[TEXT]
※
Odd Brodsky is a quirky comedy about following your dreams and finding your bliss. The film was part of the alumni spotlight for the 2014 Dances With Films Festival, and is still making the rounds on the film festival circuit to much acclaim. The film screened on June 17 at the Female Eye Film Festival in Toronto, Canada, and was nominated for “Best Foreign Feature” and “Best in Show”. The film was one of only two nominations in each of these categories.
The Female Eye Film Festival presented 86 films directed by women from all around the globe, including Armenia, Canada, France, Italy, Germany, United Kingdom, New Zealand, Iran, India, Australia, Taiwan, Uganda, the United States, and the Philippines.
Odd Brodsky is a female-centric film, with only four of the 9 principal roles being male. So while co-writer and director Cindy Baer strives to make her mark as a director in the vein of Wes Anderson and the Cohen Brothers, she is also making an effort to improve the odds for female entertainers and directors in the entertainment industry.
Odd Brodsky centers around Audrey Brodsky (Tegan Ashton Cohan), an unusual, odd-shaped peg of a girl without a corresponding hole for which she fits. Audrey is encouraged by her loving mother to pursue the arts, particularly acting; even though she lacks the necessary gifting or facility for it. After her mother’s death, Audrey decides to leave the small town where she has grown up and move to in Hollywood, Calif., to pursue acting and live out her dreams.
※
[DATASET RECORDS]
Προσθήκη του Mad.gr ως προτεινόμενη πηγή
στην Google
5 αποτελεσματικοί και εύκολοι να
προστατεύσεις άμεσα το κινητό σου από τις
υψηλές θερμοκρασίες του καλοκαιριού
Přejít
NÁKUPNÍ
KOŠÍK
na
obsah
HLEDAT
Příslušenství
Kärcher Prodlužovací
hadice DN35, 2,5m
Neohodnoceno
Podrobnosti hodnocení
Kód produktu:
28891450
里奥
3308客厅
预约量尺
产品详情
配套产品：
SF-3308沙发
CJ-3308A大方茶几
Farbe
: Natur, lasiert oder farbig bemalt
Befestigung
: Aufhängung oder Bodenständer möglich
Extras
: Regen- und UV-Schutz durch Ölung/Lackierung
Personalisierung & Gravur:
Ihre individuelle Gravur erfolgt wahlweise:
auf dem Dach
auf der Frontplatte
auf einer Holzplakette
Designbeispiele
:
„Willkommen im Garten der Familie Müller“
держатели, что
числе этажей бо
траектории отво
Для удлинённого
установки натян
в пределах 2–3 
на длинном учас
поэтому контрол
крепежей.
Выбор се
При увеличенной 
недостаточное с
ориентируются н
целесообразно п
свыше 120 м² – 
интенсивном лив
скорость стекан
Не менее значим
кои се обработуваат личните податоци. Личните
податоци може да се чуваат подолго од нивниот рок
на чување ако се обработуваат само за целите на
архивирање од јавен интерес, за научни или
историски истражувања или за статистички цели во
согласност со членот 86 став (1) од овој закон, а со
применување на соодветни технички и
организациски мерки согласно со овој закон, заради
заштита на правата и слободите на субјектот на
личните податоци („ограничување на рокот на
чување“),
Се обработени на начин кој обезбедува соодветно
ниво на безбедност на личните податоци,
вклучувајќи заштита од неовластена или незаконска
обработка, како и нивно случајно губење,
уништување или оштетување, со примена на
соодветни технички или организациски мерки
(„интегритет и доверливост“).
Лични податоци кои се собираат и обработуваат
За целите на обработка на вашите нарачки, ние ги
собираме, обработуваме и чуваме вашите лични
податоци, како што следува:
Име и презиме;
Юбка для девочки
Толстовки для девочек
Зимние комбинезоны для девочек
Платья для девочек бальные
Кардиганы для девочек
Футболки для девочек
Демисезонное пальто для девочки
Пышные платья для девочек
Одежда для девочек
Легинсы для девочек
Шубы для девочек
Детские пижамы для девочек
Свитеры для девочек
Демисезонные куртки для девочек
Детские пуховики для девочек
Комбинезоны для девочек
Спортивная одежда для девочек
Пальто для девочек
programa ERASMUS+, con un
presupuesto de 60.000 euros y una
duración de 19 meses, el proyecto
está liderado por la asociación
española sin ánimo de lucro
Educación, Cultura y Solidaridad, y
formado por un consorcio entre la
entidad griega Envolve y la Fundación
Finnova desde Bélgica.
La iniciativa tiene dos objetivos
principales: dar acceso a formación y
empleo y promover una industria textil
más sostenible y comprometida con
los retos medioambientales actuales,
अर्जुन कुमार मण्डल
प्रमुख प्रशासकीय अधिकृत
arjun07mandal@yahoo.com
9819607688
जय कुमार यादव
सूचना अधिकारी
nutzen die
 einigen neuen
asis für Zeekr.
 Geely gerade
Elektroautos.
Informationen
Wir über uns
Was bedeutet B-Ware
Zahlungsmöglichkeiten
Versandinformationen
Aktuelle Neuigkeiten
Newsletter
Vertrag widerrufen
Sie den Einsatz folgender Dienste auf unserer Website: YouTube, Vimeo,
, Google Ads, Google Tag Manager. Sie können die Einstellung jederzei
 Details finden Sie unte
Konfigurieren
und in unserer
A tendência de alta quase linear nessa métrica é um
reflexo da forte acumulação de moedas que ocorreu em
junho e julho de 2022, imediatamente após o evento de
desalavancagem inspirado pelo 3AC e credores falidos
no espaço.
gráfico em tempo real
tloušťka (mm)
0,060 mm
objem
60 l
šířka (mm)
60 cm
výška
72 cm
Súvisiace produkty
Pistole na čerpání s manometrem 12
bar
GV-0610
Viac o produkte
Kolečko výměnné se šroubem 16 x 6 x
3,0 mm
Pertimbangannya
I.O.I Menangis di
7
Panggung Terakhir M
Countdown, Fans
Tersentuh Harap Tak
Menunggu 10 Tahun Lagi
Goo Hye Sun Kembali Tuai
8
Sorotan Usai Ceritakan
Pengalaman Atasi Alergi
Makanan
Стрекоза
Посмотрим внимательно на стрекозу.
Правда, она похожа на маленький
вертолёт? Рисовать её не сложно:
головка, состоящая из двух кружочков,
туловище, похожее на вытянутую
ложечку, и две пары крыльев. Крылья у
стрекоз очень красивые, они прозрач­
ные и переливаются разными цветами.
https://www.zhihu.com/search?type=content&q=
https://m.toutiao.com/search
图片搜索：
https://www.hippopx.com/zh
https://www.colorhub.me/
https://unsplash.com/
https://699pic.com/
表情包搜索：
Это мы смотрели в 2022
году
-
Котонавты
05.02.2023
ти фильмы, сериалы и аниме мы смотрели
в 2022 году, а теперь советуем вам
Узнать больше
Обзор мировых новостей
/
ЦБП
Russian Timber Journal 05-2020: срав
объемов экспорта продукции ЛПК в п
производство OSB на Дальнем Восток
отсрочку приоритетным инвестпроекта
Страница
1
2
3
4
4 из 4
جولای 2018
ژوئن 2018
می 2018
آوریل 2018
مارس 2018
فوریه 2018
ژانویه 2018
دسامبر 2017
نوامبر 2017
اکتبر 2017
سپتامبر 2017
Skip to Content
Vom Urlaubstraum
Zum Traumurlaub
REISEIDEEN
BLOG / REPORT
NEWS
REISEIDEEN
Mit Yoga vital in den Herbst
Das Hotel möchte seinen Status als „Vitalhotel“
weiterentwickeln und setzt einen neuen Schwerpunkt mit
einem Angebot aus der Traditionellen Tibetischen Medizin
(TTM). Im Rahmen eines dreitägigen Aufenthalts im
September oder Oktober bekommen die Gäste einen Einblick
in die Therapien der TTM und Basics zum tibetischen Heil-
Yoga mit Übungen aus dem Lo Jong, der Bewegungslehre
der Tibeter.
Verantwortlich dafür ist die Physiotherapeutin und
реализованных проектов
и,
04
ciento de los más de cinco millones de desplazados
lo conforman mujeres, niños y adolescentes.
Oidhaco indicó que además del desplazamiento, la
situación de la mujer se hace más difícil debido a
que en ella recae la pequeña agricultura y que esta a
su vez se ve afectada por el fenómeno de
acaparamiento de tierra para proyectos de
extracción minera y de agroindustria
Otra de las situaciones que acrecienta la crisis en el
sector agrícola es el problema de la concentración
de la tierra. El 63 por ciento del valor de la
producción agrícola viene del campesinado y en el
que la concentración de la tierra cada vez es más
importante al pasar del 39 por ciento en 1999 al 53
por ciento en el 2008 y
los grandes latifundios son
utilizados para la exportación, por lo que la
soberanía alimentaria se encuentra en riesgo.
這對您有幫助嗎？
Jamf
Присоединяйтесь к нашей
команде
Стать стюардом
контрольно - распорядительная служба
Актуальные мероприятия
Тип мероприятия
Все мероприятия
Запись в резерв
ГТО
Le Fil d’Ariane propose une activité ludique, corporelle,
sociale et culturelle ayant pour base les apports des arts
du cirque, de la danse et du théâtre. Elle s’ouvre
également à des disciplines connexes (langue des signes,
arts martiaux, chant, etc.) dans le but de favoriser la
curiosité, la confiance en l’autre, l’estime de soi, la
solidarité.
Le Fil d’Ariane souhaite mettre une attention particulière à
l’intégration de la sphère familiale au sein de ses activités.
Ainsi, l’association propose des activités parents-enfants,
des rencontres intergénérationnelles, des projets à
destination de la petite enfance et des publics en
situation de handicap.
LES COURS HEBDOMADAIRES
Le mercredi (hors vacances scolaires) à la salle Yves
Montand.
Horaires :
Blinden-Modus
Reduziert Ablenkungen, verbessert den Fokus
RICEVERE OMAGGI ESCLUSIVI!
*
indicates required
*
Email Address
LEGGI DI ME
※
[WHAT TO WORK ON]
A. Answer these questions from the text about Odd Brodsky:
(i) At which festival, and in which city, did the film screen on June 17?
(ii) How many films did the Female Eye Film Festival present?
(iii) Which actor plays Audrey Brodsky?
B. Quote the listing from its first line to the line with "Свитеры для девочек", including both of those lines.
The text about Odd Brodsky and the listing have no connection to each other.

[ANSWERS TO EACH TASK]
A.
(i) The Female Eye Film Festival in Toronto, Canada.
(ii) 86 films.
(iii) Tegan Ashton Cohan.

B.
Προσθήκη του Mad.gr ως προτεινόμενη πηγή
στην Google
5 αποτελεσματικοί και εύκολοι να
προστατεύσεις άμεσα το κινητό σου από τις
υψηλές θερμοκρασίες του καλοκαιριού
Přejít
NÁKUPNÍ
KOŠÍK
na
obsah
HLEDAT
Příslušenství
Kärcher Prodlužovací
hadice DN35, 2,5m
Neohodnoceno
Podrobnosti hodnocení
Kód produktu:
28891450
里奥
3308客厅
预约量尺
产品详情
配套产品：
SF-3308沙发
CJ-3308A大方茶几
Farbe
: Natur, lasiert oder farbig bemalt
Befestigung
: Aufhängung oder Bodenständer möglich
Extras
: Regen- und UV-Schutz durch Ölung/Lackierung
Personalisierung & Gravur:
Ihre individuelle Gravur erfolgt wahlweise:
auf dem Dach
auf der Frontplatte
auf einer Holzplakette
Designbeispiele
:
„Willkommen im Garten der Familie Müller“
держатели, что
числе этажей бо
траектории отво
Для удлинённого
установки натян
в пределах 2–3 
на длинном учас
поэтому контрол
крепежей.
Выбор се
При увеличенной 
недостаточное с
ориентируются н
целесообразно п
свыше 120 м² – 
интенсивном лив
скорость стекан
Не менее значим
кои се обработуваат личните податоци. Личните
податоци може да се чуваат подолго од нивниот рок
на чување ако се обработуваат само за целите на
архивирање од јавен интерес, за научни или
историски истражувања или за статистички цели во
согласност со членот 86 став (1) од овој закон, а со
применување на соодветни технички и
организациски мерки согласно со овој закон, заради
заштита на правата и слободите на субјектот на
личните податоци („ограничување на рокот на
чување“),
Се обработени на начин кој обезбедува соодветно
ниво на безбедност на личните податоци,
вклучувајќи заштита од неовластена или незаконска
обработка, како и нивно случајно губење,
уништување или оштетување, со примена на
соодветни технички или организациски мерки
(„интегритет и доверливост“).
Лични податоци кои се собираат и обработуваат
За целите на обработка на вашите нарачки, ние ги
собираме, обработуваме и чуваме вашите лични
податоци, како што следува:
Име и презиме;
Юбка для девочки
Толстовки для девочек
Зимние комбинезоны для девочек
Платья для девочек бальные
Кардиганы для девочек
Футболки для девочек
Демисезонное пальто для девочки
Пышные платья для девочек
Одежда для девочек
Легинсы для девочек
Шубы для девочек
Детские пижамы для девочек
Свитеры для девочек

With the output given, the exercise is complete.